Consignes.
• A. Dans le texte sur Persona de Bergman, combien de fois voit-on le dispositif dérailler ?
• B. Reproduisez mot pour mot le passage du texte sur Persona de Bergman qui s'ouvre sur les mots contenant « L'oeuvre de Bergman » et se ferme sur « intégralité hier soir. ».

L'oeuvre de Bergman est parcourue de réflexions morales, sociales et métaphysiques cohérentes, qui donnent l'impression que ses films se ressemblent ou ressassent toujours les mêmes thèmes. C'est en partie faux. Bien sûr il y a souvent des femmes qui se déchirent, des hommes impuissants et en proie au doute, des familles au bord de l'implosion, l'absence de Dieu et une forte influence de la psychanalyse, mais il innerve des films aussi différents que les drames historiques (La Source, le Septième Sceau), films intimistes (Cris et chuchotements, Sonate d'automne, etc.) ou bien des drames plus difficilement classables, modernes et contemporains à la fois, comme Monika ou donc ce Persona, que je découvrais enfin en intégralité hier soir.

Guyness le remarque justement, le film est pour ainsi dire en "blanc et noir" par moments, tant la lumière inonde la pellicule. Le prologue et la conclusion du film, ainsi que sa brisure centrale, sont à ce sujet révélateurs : la lumière incandescente est à l'origine de la matière même du film : elle permet l'impression de la pellicule photosensible, la projection des images imprimées sur l'écran éclairé. C'est ce dispositif qui nous est montré en train de dérailler, à trois reprises : au début, où le dysfonctionnement est sensible (incohérence relative des images qui défilent, sautes, blancs, crissements, musique concrète) mais pas irréversible; au milieu, ou un renversement brutal des rôles se traduit par une destruction de l'image filmique qui se tord et se consume; à la fin, où la lumière s'éteint, et avec elle là fiction.

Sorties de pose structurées
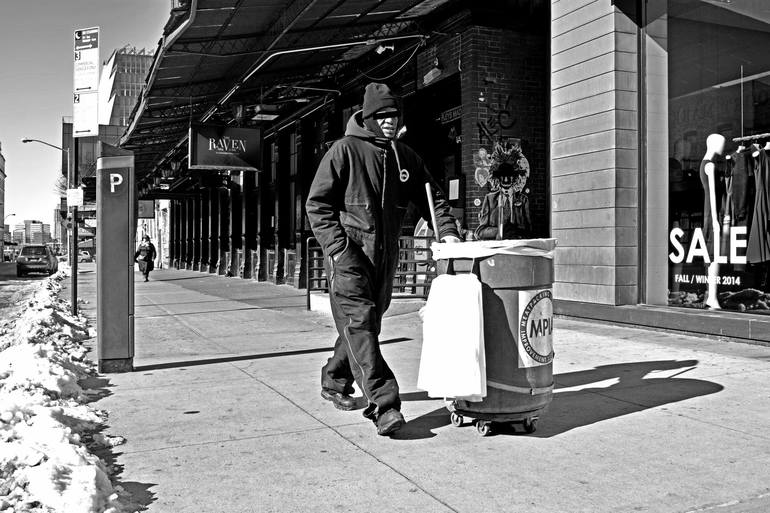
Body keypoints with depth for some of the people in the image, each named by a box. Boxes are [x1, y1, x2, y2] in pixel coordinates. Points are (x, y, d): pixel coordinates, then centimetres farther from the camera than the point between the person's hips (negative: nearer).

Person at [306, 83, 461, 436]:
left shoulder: (405, 157, 14)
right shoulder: (344, 151, -3)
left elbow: (432, 197, 19)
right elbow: (317, 204, -6)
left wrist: (447, 231, 2)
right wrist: (338, 246, -16)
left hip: (385, 256, 6)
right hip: (348, 253, -6)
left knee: (369, 324, 13)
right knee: (359, 322, -14)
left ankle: (335, 382, 32)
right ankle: (383, 404, -17)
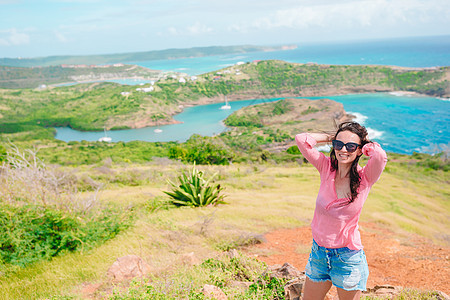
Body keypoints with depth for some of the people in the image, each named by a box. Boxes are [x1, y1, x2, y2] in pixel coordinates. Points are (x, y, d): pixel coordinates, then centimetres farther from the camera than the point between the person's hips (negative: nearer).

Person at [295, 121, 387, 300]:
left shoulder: (364, 178, -13)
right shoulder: (327, 168, -5)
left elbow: (381, 156, -34)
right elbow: (301, 139, -12)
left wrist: (366, 145, -14)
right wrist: (331, 137, -4)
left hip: (347, 257, -3)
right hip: (318, 253, 4)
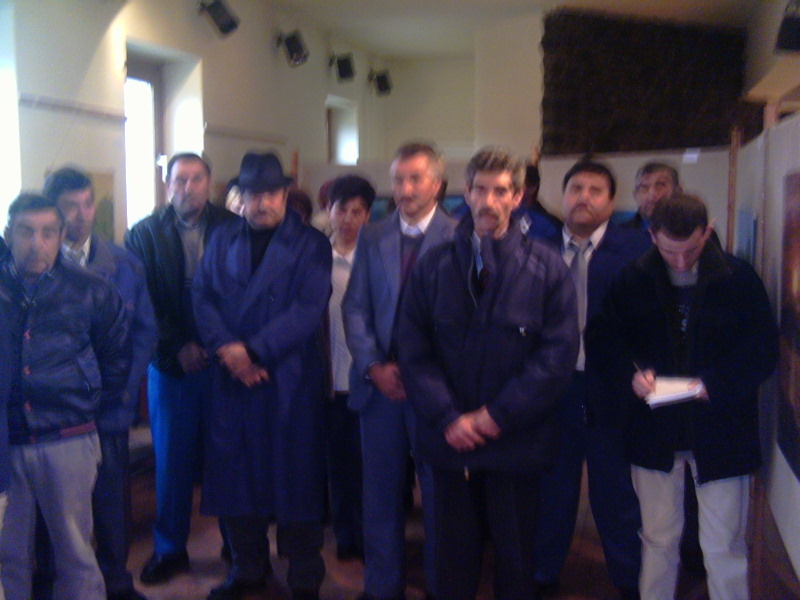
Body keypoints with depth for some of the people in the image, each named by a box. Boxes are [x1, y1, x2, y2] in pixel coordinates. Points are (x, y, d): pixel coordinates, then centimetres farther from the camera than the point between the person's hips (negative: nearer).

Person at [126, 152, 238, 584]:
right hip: (172, 364, 1)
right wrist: (178, 347, -10)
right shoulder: (144, 234, 4)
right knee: (171, 459, 8)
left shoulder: (233, 229, 2)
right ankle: (169, 548, 22)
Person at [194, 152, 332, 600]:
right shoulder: (223, 240, 12)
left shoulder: (311, 244, 1)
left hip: (290, 378, -3)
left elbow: (308, 309, -10)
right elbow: (204, 297, 4)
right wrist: (226, 349, -12)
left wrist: (251, 350, -15)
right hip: (232, 378, 4)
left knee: (295, 476, 3)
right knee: (236, 474, 9)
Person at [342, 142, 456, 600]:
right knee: (381, 493, 12)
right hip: (380, 384, 3)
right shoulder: (372, 238, 9)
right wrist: (374, 366, -7)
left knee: (440, 495, 9)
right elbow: (355, 308, 6)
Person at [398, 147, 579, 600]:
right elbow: (414, 349, 0)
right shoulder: (435, 266, 4)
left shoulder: (547, 268, -2)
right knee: (454, 560, 12)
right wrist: (448, 418, -11)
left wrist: (498, 415, -12)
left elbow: (559, 354, -8)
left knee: (516, 560, 13)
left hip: (517, 440, -1)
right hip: (450, 439, 2)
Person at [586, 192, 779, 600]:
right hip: (654, 429, 2)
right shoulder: (633, 281, -1)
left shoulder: (738, 277, -5)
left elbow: (764, 348, -4)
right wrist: (631, 375, -16)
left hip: (721, 429, -1)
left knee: (724, 549, 6)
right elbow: (602, 340, 4)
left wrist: (716, 383, -20)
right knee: (658, 539, 15)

Exercice corrigé.
• A. Trois fois : au début, au milieu et à la fin du film.

• B.
L'oeuvre de Bergman est parcourue de réflexions morales, sociales et métaphysiques cohérentes, qui donnent l'impression que ses films se ressemblent ou ressassent toujours les mêmes thèmes. C'est en partie faux. Bien sûr il y a souvent des femmes qui se déchirent, des hommes impuissants et en proie au doute, des familles au bord de l'implosion, l'absence de Dieu et une forte influence de la psychanalyse, mais il innerve des films aussi différents que les drames historiques (La Source, le Septième Sceau), films intimistes (Cris et chuchotements, Sonate d'automne, etc.) ou bien des drames plus difficilement classables, modernes et contemporains à la fois, comme Monika ou donc ce Persona, que je découvrais enfin en intégralité hier soir.